New to GWODs? Start by reading our FAQ and picking the program — 2, 3, or 4 days per week — that’s right for you!

2 Times Per Week:

GWOD Warm-up “Lite” (for the full warm-up, check out our FAQ)

Supine Bridge: 10 reps

Quadruped Extension-Rotation: 8 reps per side

High Knee Walk: 5 reps per leg

Scapular Wall Slides: 10 reps

Wall Ankle Mobilization: 8 reps per leg

(Perform the paired exercises as supersets. For example, perform 1 set of A1, then casually walk to the station for A2, perform that set, then rest 60-90 seconds)

A1) Dumbbell Goblet Squat to Box — 3 sets of 8 reps

A2) Push-Up — 3 sets of 8 to 10 reps

(do knee push-ups if you cannot do full push-ups for more than 3 reps)

B1) Dumbbell Step-Ups — 2 sets of 8 reps (per leg)

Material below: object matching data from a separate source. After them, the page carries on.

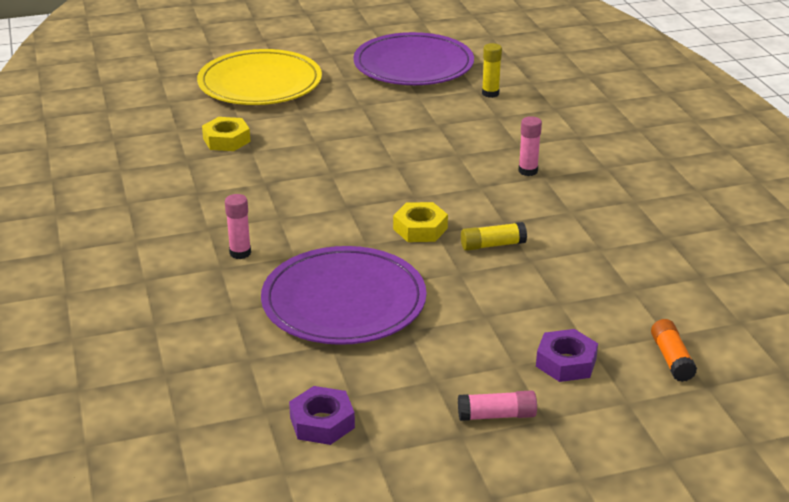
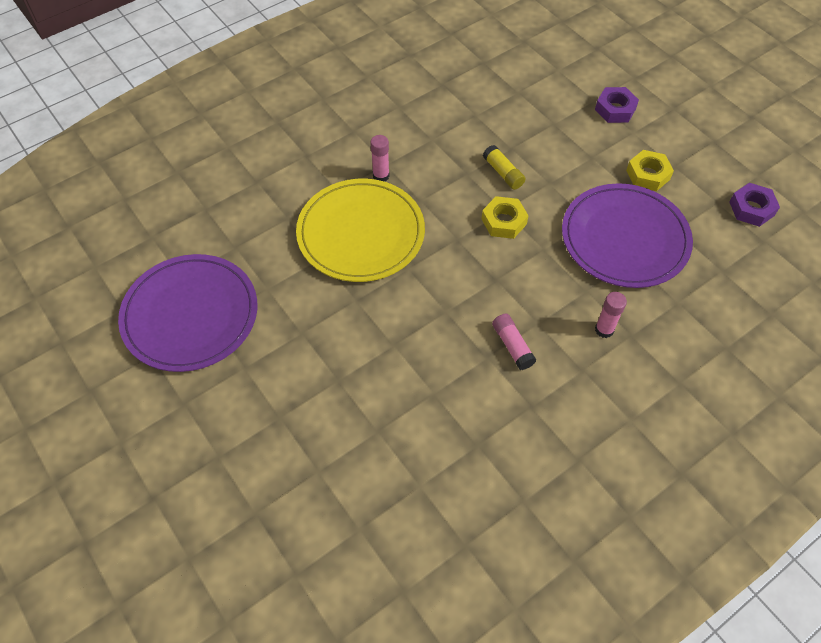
camera: 110 degrees left, 25 degrees up
(226, 140) = (422, 426): yellow nut -> yellow nut (648, 174)
(260, 83) = (280, 449): yellow plate -> yellow plate (361, 233)
(490, 93) = (240, 234): yellow glue stick -> none
(497, 415) = (685, 130): pink glue stick -> pink glue stick (512, 346)
(671, 359) = (580, 65): orange glue stick -> none

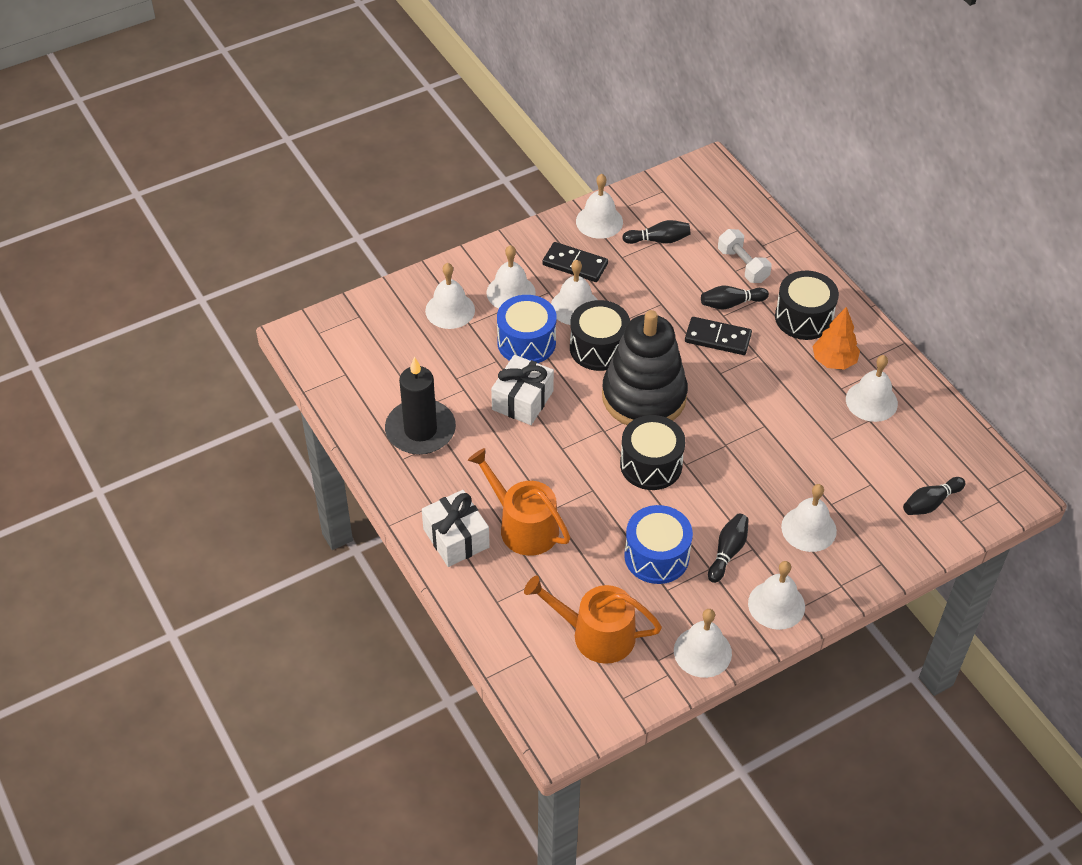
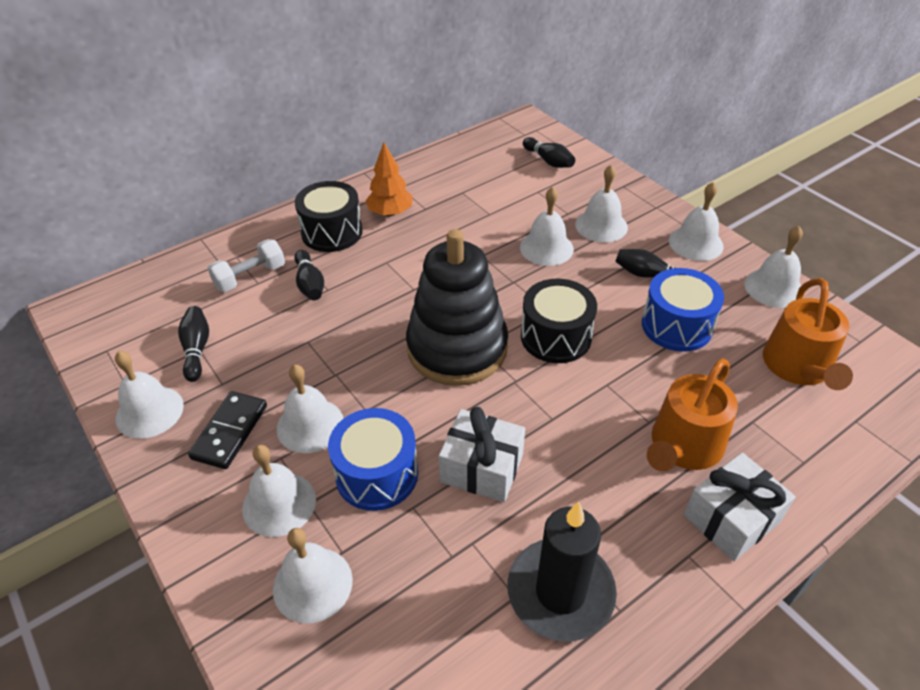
camera: 95 degrees left, 5 degrees down
(599, 348) = (383, 395): black drum -> none
(717, 338) = (363, 292): black domino -> none
(871, 401) = (439, 191): white bell -> white bell (546, 248)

(choose a box  or bench that puts the leg at a 90 degree angle)

B2) Stability Ball Rollout — 3 sets of 8 to 10 reps

C1) Seated Cable Row, Neutral Grip — 3 sets of 10 reps

(“neutral grip” means the hands are facing each other while the exercise is performed — read below for some pro grip tips from Coach Dan!)

C2) Side Plank — 3 sets of 15 seconds per side

D1) Cable External Rotation, 90 degrees — 1 set of 8 per arm

D2) Wall Hip Flexor Stretch — 20 seconds per leg

E) (Optional) 15-20 Minutes Steady-State Cardio OR 10 Minutes Bike Intervals, 10 seconds sprint followed by 50 seconds recovery

3 Times Per Week:

Same as 2 time/week workout

4 Times Per Week:

GWOD Warm-up “Lite” (for the full warm-up, check out our FAQ)

Supine Bridge: 10 reps

Quadruped Extension-Rotation: 8 reps per side

High Knee Walk: 5 reps per leg

Scapular Wall Slides: 10 reps

Wall Ankle Mobilization: 8 reps per leg

(Perform the paired exercises as supersets. For example, perform 1 set of A1, then casually walk to the station for A2, perform that set, then rest 60-90 seconds)

A1) Front Box Squats — 3 sets of 6 reps

A2) Wall Hip Flexor Mobilization — 3 sets of 8 reps per leg

B1) Dumbbell Reverse Lunge — 2 sets of 8 reps per leg

B2) Stability Ball Rollout — 2 sets of 10 reps

C1) Pull-through — 3 sets of 10 reps

C2) Side Plank — 3 sets of 15 seconds per side

D1) Side Lying Clams — 2 sets of 10 per leg

D2) Supine Bridge — 2 sets of 10

E) 10 minutes of bike intervals, 10 seconds sprint followed by 50 seconds recovery

*From Coach Dan: One of the simplest and most effective ways of altering the level of difficulty and muscle recruitment of any exercise is to vary your grip. A neutral grip occurs when your palms face each other. It is a great grip choice for many exercises as it allows for a full range of motion on both pulls and presses and places less stress on the shoulder joint.